I feel like this title is misleading, because I haven’t actually been baking. Forgive me for that. But I will be speaking into baking, so I thought the title was fitting nonetheless.
I haven’t baked for a long time. I haven’t baked at all this year, actually.
Last year, I baked on occasion. The house that I live has a commercial kitchen, and I think part of the reason why I haven’t baked as much is because the oven is freakin’ scary. Don’t mock me; it’s true. And the other part is that I don’t like baking in front of other people. I live in community, which means baking in the commercial kitchen will involve seeing at least one person every five minutes.
I mean, it’s not just baking, so don’t take it personally; I don’t particularly like doing anything creative in front of anyone. It feels too awkward. I much prefer having a room or house to myself to do my thing. That’s why I play my guitar down in the empty chapel, conference hall, or small library that we have in the house. If I can see someone, I will stop playing. Again, don’t take it personally, it’s just a thing that’s a thing.
But back to baking.
If I’m being honest, baking isn’t something I did heaps when I lived with my parents. It’s something I enjoyed the thought of; I liked scanning cook books and bookmarking recipes I found on blogs, but not much happened in way of execution. (It’s the thought that counts though, right?)
I baked last year, despite the freakin’ scary oven.
But I think why I stopped baking this year is because I bought a guitar last Christmas.
Do these two facts seem unrelated to you? *French laugh* well let me explain!

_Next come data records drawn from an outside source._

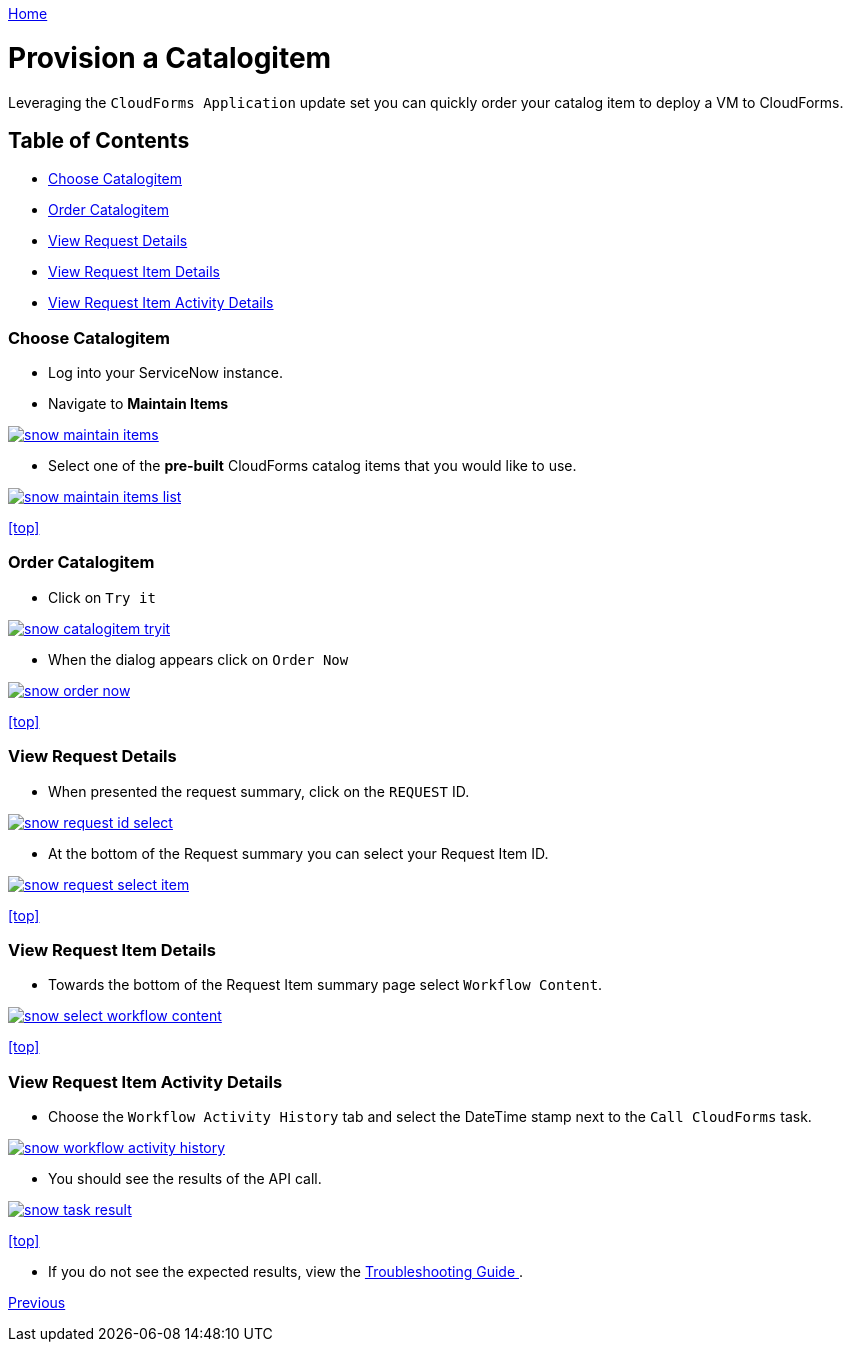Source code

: ////
 provision.adoc
-------------------------------------------------------------------------------
   Copyright 2016 Kevin Morey <kevin@redhat.com>

   Licensed under the Apache License, Version 2.0 (the "License");
   you may not use this file except in compliance with the License.
   You may obtain a copy of the License at

       http://www.apache.org/licenses/LICENSE-2.0

   Unless required by applicable law or agreed to in writing, software
   distributed under the License is distributed on an "AS IS" BASIS,
   WITHOUT WARRANTIES OR CONDITIONS OF ANY KIND, either express or implied.
   See the License for the specific language governing permissions and
   limitations under the License.
-------------------------------------------------------------------------------
////

link:https://github.com/ramrexx/ServiceNow_ServiceCatalog[ Home ]

= Provision a Catalogitem
Leveraging the `CloudForms Application` update set you can quickly order your catalog item to deploy a VM to CloudForms.

== Table of Contents

** <<Choose Catalogitem>>
** <<Order Catalogitem>>
** <<View Request Details>>
** <<View Request Item Details>>
** <<View Request Item Activity Details>>

=== Choose Catalogitem

* Log into your ServiceNow instance.
* Navigate to *Maintain Items*

image:images/snow-maintain-items.png[link=images/snow-maintain-items.png]

* Select one of the *pre-built* CloudForms catalog items that you would like to use.

image:images/snow-maintain-items-list.png[link=images/snow-maintain-items-list.png]

<<top>>

=== Order Catalogitem

* Click on `Try it`

image:images/snow-catalogitem-tryit.png[link=images/snow-catalogitem-tryit.png]

* When the dialog appears click on `Order Now`

image:images/snow-order-now.png[link=images/snow-order-now.png]

<<top>>

=== View Request Details

* When presented the request summary, click on the `REQUEST` ID.

image:images/snow-request-id-select.png[link=images/snow-request-id-select.png]

* At the bottom of the Request summary you can select your Request Item ID.

image:images/snow-request-select-item.png[link=images/snow-request-select-item.png]

<<top>>

=== View Request Item Details

* Towards the bottom of the Request Item summary page select `Workflow Content`.

image:images/snow-select-workflow-content.png[link=images/snow-select-workflow-content.png]

<<top>>

=== View Request Item Activity Details

* Choose the `Workflow Activity History` tab and select the DateTime stamp next to the `Call CloudForms` task.

image:images/snow-workflow-activity-history.png[link=images/snow-workflow-activity-history.png]

* You should see the results of the API call.

image:images/snow-task-result.png[link=images/snow-task-result.png]

<<top>>

* If you do not see the expected results, view the link:troubleshooting.adoc[ Troubleshooting Guide ].

link:restmessage.adoc[ Previous ]

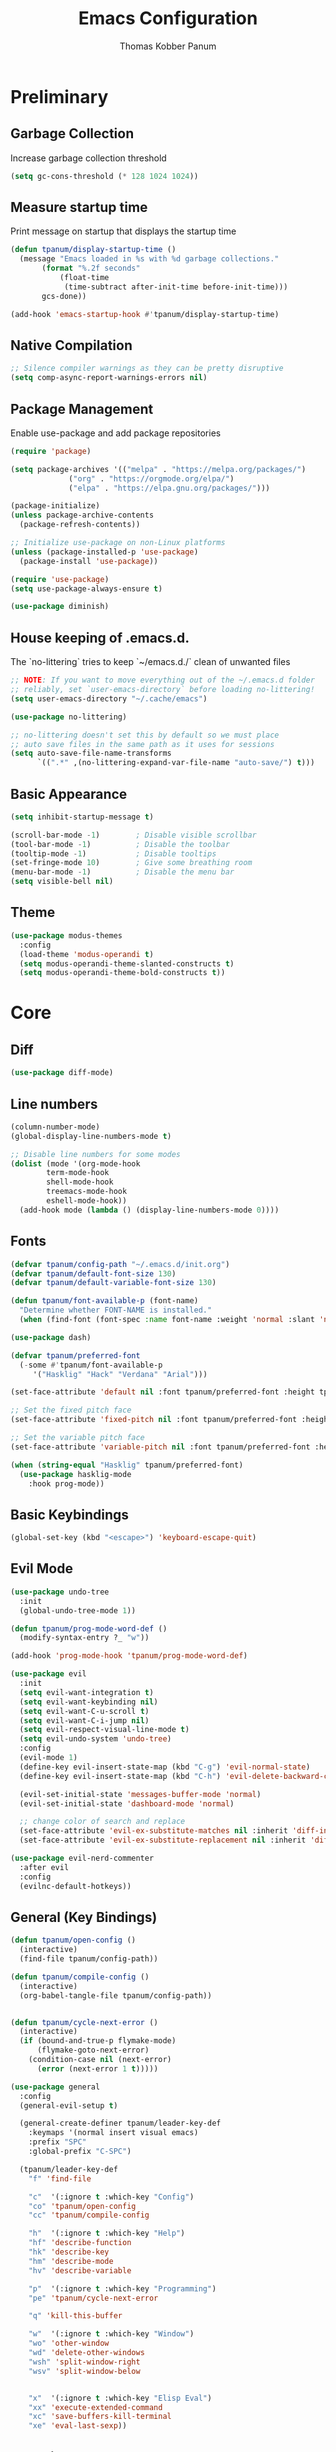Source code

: #+TITLE: Emacs Configuration
#+AUTHOR: Thomas Kobber Panum
#+PROPERTY: header-args :tangle yes
#+STARTUP: overview

* Preliminary
** Garbage Collection
Increase garbage collection threshold
#+BEGIN_SRC emacs-lisp
(setq gc-cons-threshold (* 128 1024 1024))
#+END_SRC

** Measure startup time
Print message on startup that displays the startup time
#+BEGIN_SRC emacs-lisp
(defun tpanum/display-startup-time ()
  (message "Emacs loaded in %s with %d garbage collections."
	   (format "%.2f seconds"
		   (float-time
		    (time-subtract after-init-time before-init-time)))
	   gcs-done))

(add-hook 'emacs-startup-hook #'tpanum/display-startup-time)
#+END_SRC

** Native Compilation
#+BEGIN_SRC emacs-lisp
;; Silence compiler warnings as they can be pretty disruptive
(setq comp-async-report-warnings-errors nil)
#+END_SRC

** Package Management
Enable use-package and add package repositories
#+BEGIN_SRC emacs-lisp
(require 'package)

(setq package-archives '(("melpa" . "https://melpa.org/packages/")
			 ("org" . "https://orgmode.org/elpa/")
			 ("elpa" . "https://elpa.gnu.org/packages/")))

(package-initialize)
(unless package-archive-contents
  (package-refresh-contents))

;; Initialize use-package on non-Linux platforms
(unless (package-installed-p 'use-package)
  (package-install 'use-package))

(require 'use-package)
(setq use-package-always-ensure t)

(use-package diminish)
#+END_SRC

** House keeping of .emacs.d.
The `no-littering` tries to keep `~/emacs.d./` clean of unwanted files
#+BEGIN_SRC emacs-lisp
;; NOTE: If you want to move everything out of the ~/.emacs.d folder
;; reliably, set `user-emacs-directory` before loading no-littering!
(setq user-emacs-directory "~/.cache/emacs")

(use-package no-littering)

;; no-littering doesn't set this by default so we must place
;; auto save files in the same path as it uses for sessions
(setq auto-save-file-name-transforms
      `((".*" ,(no-littering-expand-var-file-name "auto-save/") t)))
#+END_SRC

** Basic Appearance
#+BEGIN_SRC emacs-lisp
(setq inhibit-startup-message t)

(scroll-bar-mode -1)        ; Disable visible scrollbar
(tool-bar-mode -1)          ; Disable the toolbar
(tooltip-mode -1)           ; Disable tooltips
(set-fringe-mode 10)        ; Give some breathing room
(menu-bar-mode -1)          ; Disable the menu bar
(setq visible-bell nil)
#+END_SRC

** Theme
#+BEGIN_SRC emacs-lisp
(use-package modus-themes
  :config
  (load-theme 'modus-operandi t)
  (setq modus-operandi-theme-slanted-constructs t)
  (setq modus-operandi-theme-bold-constructs t))
#+END_SRC
* Core
** Diff
#+BEGIN_SRC emacs-lisp
(use-package diff-mode)
#+END_SRC

** Line numbers
#+BEGIN_SRC emacs-lisp
(column-number-mode)
(global-display-line-numbers-mode t)

;; Disable line numbers for some modes
(dolist (mode '(org-mode-hook
		term-mode-hook
		shell-mode-hook
		treemacs-mode-hook
		eshell-mode-hook))
  (add-hook mode (lambda () (display-line-numbers-mode 0))))
#+END_SRC

** Fonts
#+BEGIN_SRC emacs-lisp
(defvar tpanum/config-path "~/.emacs.d/init.org")
(defvar tpanum/default-font-size 130)
(defvar tpanum/default-variable-font-size 130)

(defun tpanum/font-available-p (font-name)
  "Determine whether FONT-NAME is installed."
  (when (find-font (font-spec :name font-name :weight 'normal :slant 'normal)) font-name))

(use-package dash)

(defvar tpanum/preferred-font
  (-some #'tpanum/font-available-p
	 '("Hasklig" "Hack" "Verdana" "Arial")))

(set-face-attribute 'default nil :font tpanum/preferred-font :height tpanum/default-font-size)

;; Set the fixed pitch face
(set-face-attribute 'fixed-pitch nil :font tpanum/preferred-font :height tpanum/default-font-size)

;; Set the variable pitch face
(set-face-attribute 'variable-pitch nil :font tpanum/preferred-font :height tpanum/default-variable-font-size :weight 'regular)

(when (string-equal "Hasklig" tpanum/preferred-font)
  (use-package hasklig-mode
    :hook prog-mode))
#+END_SRC

** Basic Keybindings
#+BEGIN_SRC emacs-lisp
(global-set-key (kbd "<escape>") 'keyboard-escape-quit)
#+END_SRC

** Evil Mode
#+BEGIN_SRC emacs-lisp
(use-package undo-tree
  :init
  (global-undo-tree-mode 1))

(defun tpanum/prog-mode-word-def ()
  (modify-syntax-entry ?_ "w"))

(add-hook 'prog-mode-hook 'tpanum/prog-mode-word-def)

(use-package evil
  :init
  (setq evil-want-integration t)
  (setq evil-want-keybinding nil)
  (setq evil-want-C-u-scroll t)
  (setq evil-want-C-i-jump nil)
  (setq evil-respect-visual-line-mode t)
  (setq evil-undo-system 'undo-tree)
  :config
  (evil-mode 1)
  (define-key evil-insert-state-map (kbd "C-g") 'evil-normal-state)
  (define-key evil-insert-state-map (kbd "C-h") 'evil-delete-backward-char-and-join)

  (evil-set-initial-state 'messages-buffer-mode 'normal)
  (evil-set-initial-state 'dashboard-mode 'normal)

  ;; change color of search and replace
  (set-face-attribute 'evil-ex-substitute-matches nil :inherit 'diff-indicator-changed)
  (set-face-attribute 'evil-ex-substitute-replacement nil :inherit 'diff-indicator-added))

(use-package evil-nerd-commenter
  :after evil
  :config
  (evilnc-default-hotkeys))
#+END_SRC

** General (Key Bindings)
#+BEGIN_SRC emacs-lisp
(defun tpanum/open-config ()
  (interactive)
  (find-file tpanum/config-path))

(defun tpanum/compile-config ()
  (interactive)
  (org-babel-tangle-file tpanum/config-path))


(defun tpanum/cycle-next-error ()
  (interactive)
  (if (bound-and-true-p flymake-mode)
      (flymake-goto-next-error)
    (condition-case nil (next-error)
      (error (next-error 1 t)))))

(use-package general
  :config
  (general-evil-setup t)

  (general-create-definer tpanum/leader-key-def
    :keymaps '(normal insert visual emacs)
    :prefix "SPC"
    :global-prefix "C-SPC")

  (tpanum/leader-key-def
    "f" 'find-file

    "c"  '(:ignore t :which-key "Config")
    "co" 'tpanum/open-config
    "cc" 'tpanum/compile-config

    "h"  '(:ignore t :which-key "Help")
    "hf" 'describe-function
    "hk" 'describe-key
    "hm" 'describe-mode
    "hv" 'describe-variable

    "p"  '(:ignore t :which-key "Programming")
    "pe" 'tpanum/cycle-next-error

    "q" 'kill-this-buffer

    "w"  '(:ignore t :which-key "Window")
    "wo" 'other-window
    "wd" 'delete-other-windows
    "wsh" 'split-window-right
    "wsv" 'split-window-below


    "x"  '(:ignore t :which-key "Elisp Eval")
    "xx" 'execute-extended-command
    "xc" 'save-buffers-kill-terminal
    "xe" 'eval-last-sexp))
#+END_SRC

** Modeline
#+BEGIN_SRC emacs-lisp
(use-package all-the-icons :defer t)

(use-package moody
  :defer t
  :config
  (setq x-underline-at-descent-line t)
  (moody-replace-mode-line-buffer-identification)
  (moody-replace-vc-mode))
#+END_SRC

** Ivy & Counsel
#+BEGIN_SRC emacs-lisp
(use-package ivy
  :diminish
  :init
  (ivy-mode 1)
  :bind (:map ivy-mode-map
	      ("C-<return>" . 'ivy-immediate-done)
	      :map ivy-minibuffer-map
	      ("C-s" . 'tpanum/ivy-rg-search)
	      ("<escape>" . 'minibuffer-keyboard-quit)
	      ("<RET>" . 'ivy-alt-done))
  :config
  (defmacro minibuffer-quit-and-run (&rest body)
    "Quit the minibuffer and run BODY afterwards."
    `(progn
       (run-at-time nil nil
		    (lambda ()
		      (put 'quit 'error-message "Quit")
		      ,@body))
       (minibuffer-keyboard-quit)))

  (defun tpanum/ivy-rg-search ()
    (interactive)
    (minibuffer-quit-and-run
     (let ((selected-candidate (concat (file-name-as-directory ivy--directory) (ivy-state-current ivy-last))))
       (if (file-directory-p selected-candidate) (counsel-rg "" selected-candidate) (counsel-rg "" ivy--directory))))))

(use-package flx  ;; Improves sorting for fuzzy-matched results
  :after ivy
  :defer t
  :init
  (setq ivy-flx-limit 10000))

(use-package counsel
  :demand t
  :bind (("M-x" . counsel-M-x)
	 ("C-x C-f" . counsel-find-file)))

(use-package prescient
  :after counsel
  :config
  (prescient-persist-mode 1))

(use-package ivy-prescient
  :after prescient
  :config
  (ivy-prescient-mode 1))

(tpanum/leader-key-def
  "f"  '(counsel-find-file :which-key "open file")
  "b"  'ivy-switch-buffer)
#+END_SRC
** Snippets
#+BEGIN_SRC emacs-lisp
(use-package yasnippet
  :hook ((prog-mode org-mode) . yas-minor-mode)
  :config
  (setq yas/snippet-dirs '("~/.emacs.d/snippets"))
  (yas-reload-all))
#+END_SRC

** Eliminate Whitespace
#+BEGIN_SRC emacs-lisp
(use-package ws-butler
  :hook (text-mode prog-mode))
#+END_SRC
** Smartparens
#+BEGIN_SRC emacs-lisp
(use-package smartparens
  :hook (prog-mode . smartparens-mode))
#+END_SRC

** Rainbow Delimiters
#+BEGIN_SRC emacs-lisp
(use-package rainbow-delimiters
  :hook (prog-mode . rainbow-delimiters-mode))
#+END_SRC

** Rainbow Mode
#+BEGIN_SRC emacs-lisp
(use-package rainbow-mode
  :defer t
  :hook (org-mode
	 emacs-lisp-mode
	 web-mode
	 typescript-mode
	 js2-mode))
#+END_SRC

** Language Server
#+BEGIN_SRC emacs-lisp
(use-package eglot
  :defer t
  :hook (python-mode . eglot-ensure)
  :config
  (add-to-list 'eglot-server-programs '(python-mode .
						    ("pyright-langserver" "--stdio"))))

(tpanum/leader-key-def
  "pd" 'xref-find-definitions
  "pr" 'xref-find-references)
#+END_SRC

** Wgrep
#+BEGIN_SRC emacs-lisp
(use-package wgrep
  :ensure t
  ;; :commands
  ;; wgrep-change-to-wgrep-mode
  :bind (:map ivy-minibuffer-map
	      ("C-c C-o" . 'tpanum/ivy-occur))
  :config
  (setq wgrep-auto-save-buffer t)
  (add-hook 'ivy-occur-grep-mode-hook #'tpanum/ivy-occur-wgrep-hook))

(defun tpanum/move-cursor-left-hook ()
  (left-char 2)
  (remove-hook 'minibuffer-setup-hook #'tpanum/move-cursor-left-hook))

(defun tpanum/ivy-occur-wgrep-action ()
  (with-current-buffer next-error-last-buffer
    (add-hook 'minibuffer-setup-hook #'tpanum/move-cursor-left-hook)
    (wgrep-change-to-wgrep-mode)
    (evil-ex (concat "%s@" tpanum/last-rg-search-expression "@@g"))
    (makunbound 'tpanum/last-rg-search-expression))
  ;;
  ;; (with-current-buffer next-error-last-buffer
  ;; 		       )
  )

(defun tpanum/ivy-occur-wgrep-hook ()
  (if (boundp 'tpanum/last-rg-search-expression)
      (run-with-timer 0.8 nil 'tpanum/ivy-occur-wgrep-action)))

(defun tpanum/ivy-occur ()
  (interactive)
  (setq tpanum/last-rg-search-expression ivy-text)
  (ivy-occur))
#+END_SRC
** Flymake
#+BEGIN_SRC emacs-lisp
(use-package flymake
  :hook prog-mode
  :config
  (setcar flymake-error-bitmap 'exclamation-mark)
  (setcar flymake-warning-bitmap 'question-mark))
#+END_SRC
* Programming Modes
** Org-mode
#+BEGIN_SRC emacs-lisp
(defun tpanum/org-mode-init ()
  (org-indent-mode)
  (setq evil-auto-indent nil)
  (diminish 'org-indent-mode))

(use-package org
  :defer t
  :hook (org-mode . tpanum/org-mode-init)
  :config
  (progn
    (setq org-src-preserve-indentation t
	  org-src-fontify-natively t
	  org-src-window-setup 'current-window)))
#+END_SRC
** Python
#+BEGIN_SRC emacs-lisp
(use-package python
  :mode ("\\.py\\'" . python-mode))
#+END_SRC

Black formatting
#+BEGIN_SRC emacs-lisp
(use-package blacken
  :hook (python-mode . blacken-mode))
#+END_SRC
*** JSON
#+BEGIN_SRC emacs-lisp
(use-package json-mode
  :mode (("\\.json\\'" . json-mode)))
#+END_SRC
*** YAML
#+BEGIN_SRC emacs-lisp
(use-package yaml-mode
  :mode (("\\.yml\\'" . yaml-mode)))
#+END_SRC
** Dockerfile
#+BEGIN_SRC emacs-lisp
(use-package dockerfile-mode
  :mode "Dockerfile\\'")
#+END_SRC
** Protobuf
#+BEGIN_SRC emacs-lisp
(use-package protobuf-mode
  :mode ("\\.proto\\'" . protobuf-mode))
#+END_SRC
* Finalization
** Garbage Collection
Decrease garbage collection threshold
#+BEGIN_SRC emacs-lisp
  (setq gc-cons-threshold (* 12 1024 1024))
#+END_SRC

Last year I liked baking on my own because it was methodical, I didn’t have to think very hard, and it gave me something to focus on for an hour. Guitar, whilst being less methodical, gives me something to focus on.
Last year, I enjoyed baking because it was an odd sort of escape. This year, know that I like guitar for much more than an escape, though it does offer it if you need. Not in an unhealthy way, just in that way that music does. It gives you something to set your mind on and you can either think really hard or not at all.
Next year, I plan on baking often, and that is when I can discover it for being a fun creative thing rather than an escape from emotions. For now, however, it will remain to be something I do when I don’t feel like thinking all that much.